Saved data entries
*** Begin section ***
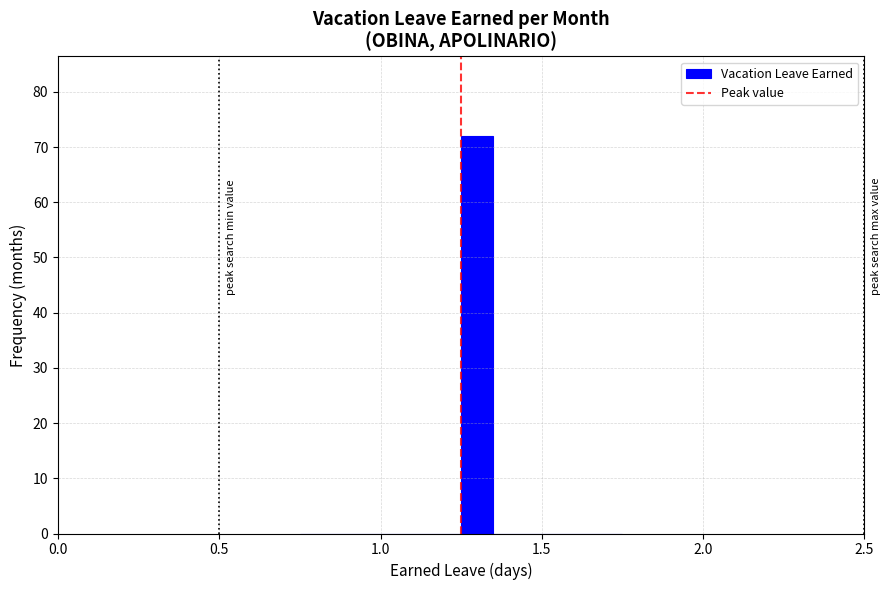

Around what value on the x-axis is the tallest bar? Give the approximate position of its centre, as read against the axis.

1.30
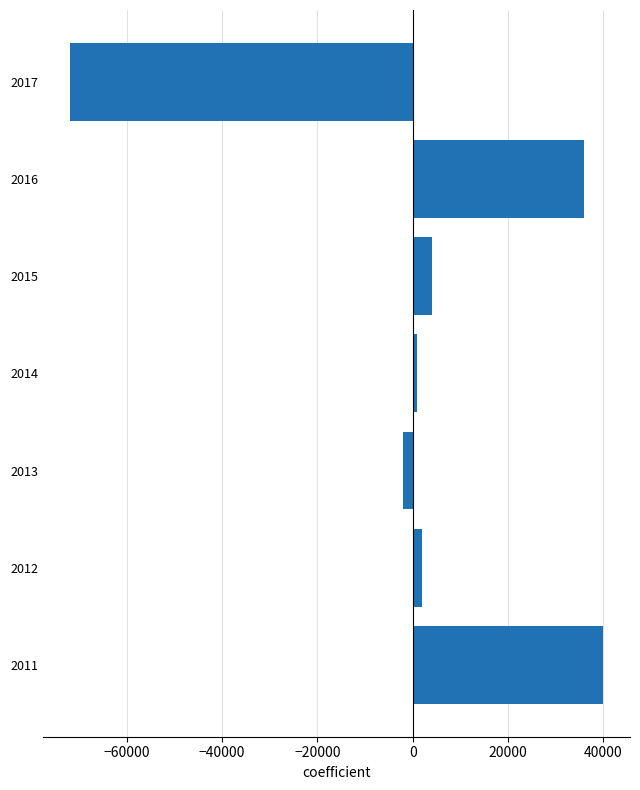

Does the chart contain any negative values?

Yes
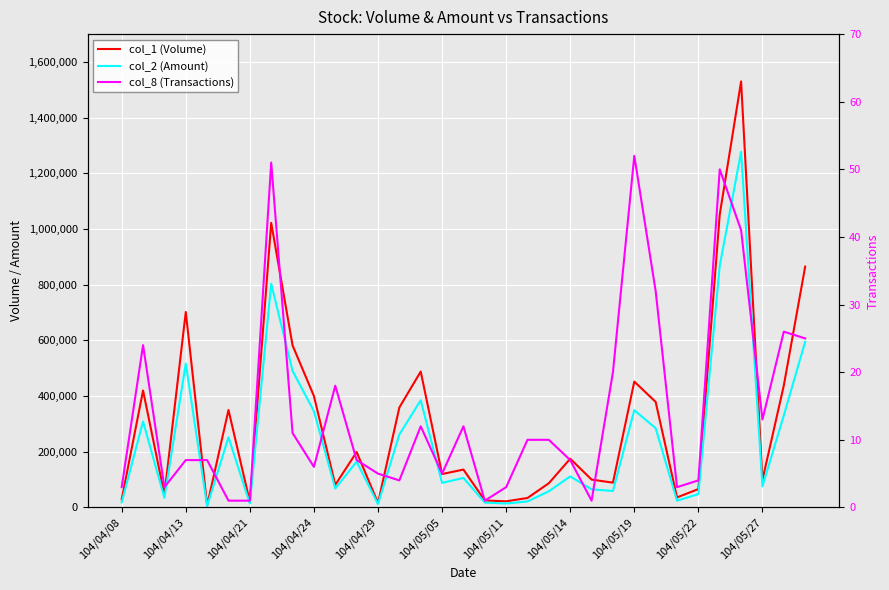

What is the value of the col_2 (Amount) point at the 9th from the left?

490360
*** End section ***
*DIRECTIONS FOR THIS TASK:* Reproduce the text of every row above word for word, leaving out the pictures.

*OUTPUT:*
Around what value on the x-axis is the tallest bar? Give the approximate position of its centre, as read against the axis.

1.30

Does the chart contain any negative values?

Yes

What is the value of the col_2 (Amount) point at the 9th from the left?

490360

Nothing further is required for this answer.